EXERCISE A - List every role the data description page names among the people who collaborate on bioacoustic analysis.
EXERCISE B - Write the next part of the data description page, picking up after its final sentence.
==== READING TEXT ====
Data Description#
Let's explore users, terms, tags, features, and notes – essential tools for enriching bioacoustic research. Controlled vocabularies (terms), categorical tags, numerical features, and free-form notes provide deeper context and insights into your research objects. User information ensures proper attribution for everyone involved.
Users#
Bioacoustic analysis often involves collaboration between data collectors, annotators, reviewers, administrators, developers, and researchers. To acknowledge contributions, soundevent introduces a Users data schema, storing basic information about each individual. The User object can optionally include name, email, username and institution. It's crucial to respect privacy and ensure individuals are comfortable sharing this information. If concerns remain, User objects can be omitted entirely.
erDiagram
User {
UUID uuid
string name
string email
string username
string institution
}
Terms#
Terms ensure everyone's on the same page. Inconsistent naming like "species" vs. "Species" wastes time. Terms provide a controlled vocabulary for common properties used in annotations and descriptions.
We've selected terms from established vocabularies like Darwin Core and Audiovisual Core, aligning your work with best practices. Take a look here for the terms defined in soundevent.
==== INFORMATION SUPPLIED ====
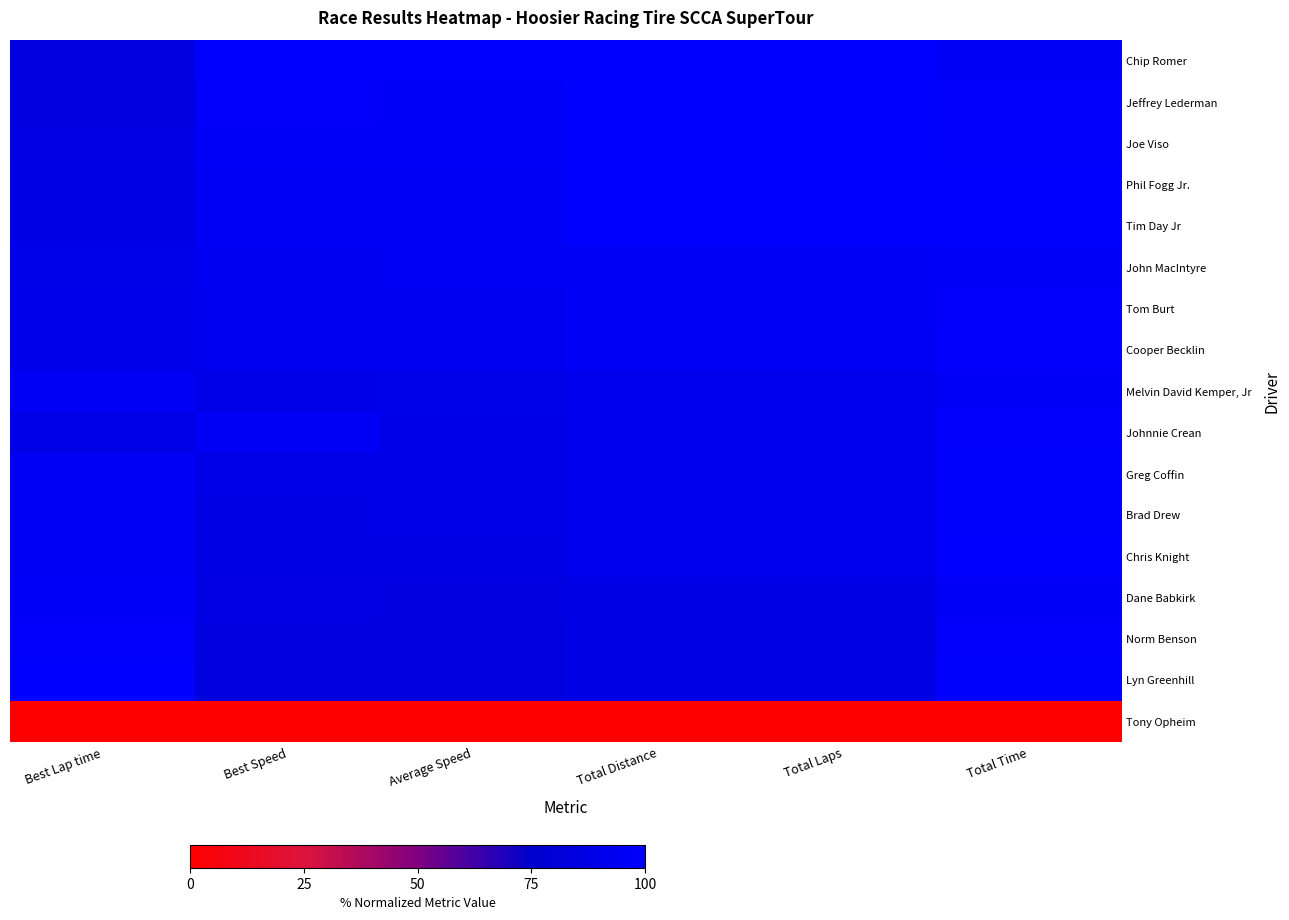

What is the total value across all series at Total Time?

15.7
====
==== INFORMATION SUPPLIED ====
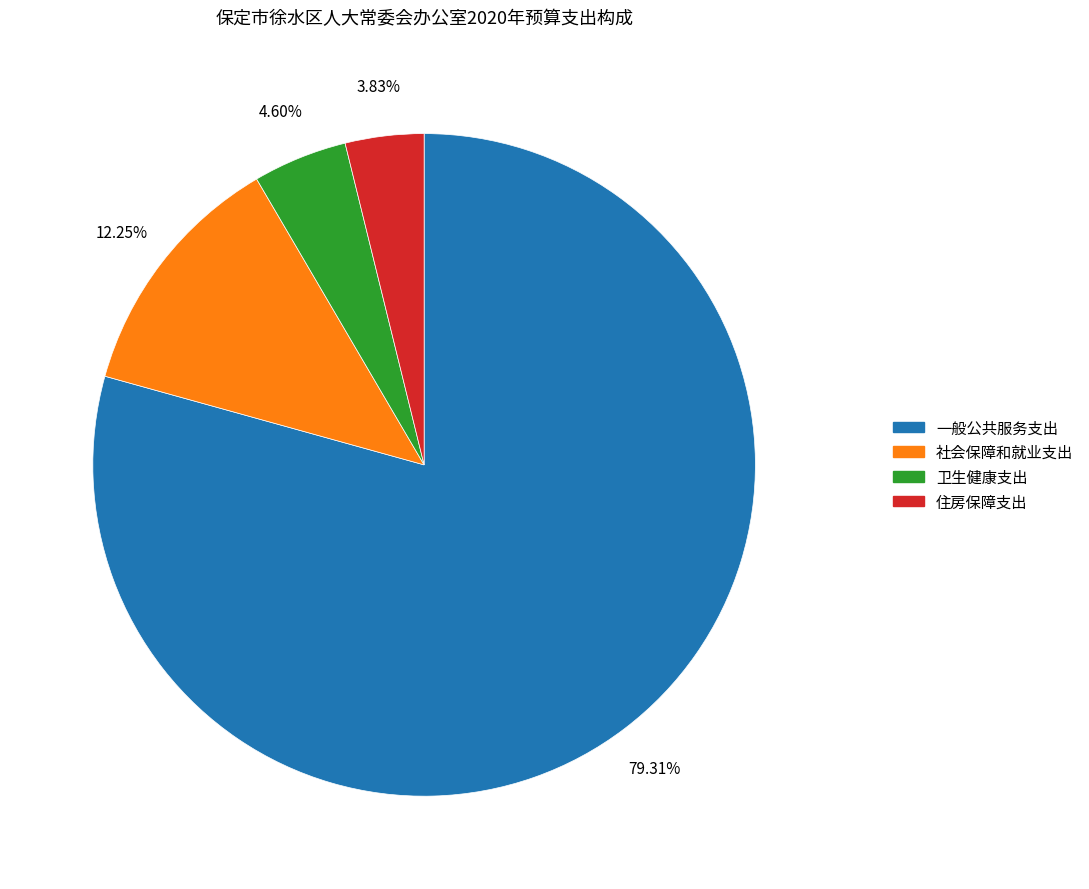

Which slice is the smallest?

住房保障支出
====
RESPONSE A -
- Data collectors
- Annotators
- Reviewers
- Administrators
- Developers
- Researchers

RESPONSE B -
Tags#
Tags are informative labels within the soundevent
package.
They add meaning to recordings, clips, or sound events, helping organize and contextualize data.
A Tag has two parts: a term and a value. The term acts as a namespace, refining the Tag's meaning and context.
erDiagram
Tag {
string value
}
Term
Tag ||--o| Term: term
You have the flexibility to use a term or not. We strongly recommend it, but it's not mandatory. This adaptability allows you to tailor Tags to your specific project needs.
What is a namespace?
Taken from the Wikipedia article on namespaces:
a namespace is a set of signs (names) that are used to identify and refer to objects of various kinds. A namespace ensures that all of a given set of objects have unique names so that they can be easily identified.
[...]
namespaces are typically employed for the purpose of grouping symbols and identifiers around a particular functionality and to avoid name collisions between multiple identifiers that share the same name
Features#
Features are numerical descriptions. They can include measurements from environmental sensors, attributes of sound-producing individuals, or even abstract features extracted by deep learning models. Features enable comparison, visualization, outlier identification, understanding characteristic distributions, and statistical analysis.
A Feature consists of a Term and a numerical value.
erDiagram
Feature {
float value
}
Term
Feature ||--o| Term: term
Notes#
[Notes] are free-form textual additions, facilitating communication and providing context. They can convey information, enable discussions, or flag data issues.
Notes can have any length and include the note's creator and time of creation. Notes can also be marked as issues to highlight points needing review.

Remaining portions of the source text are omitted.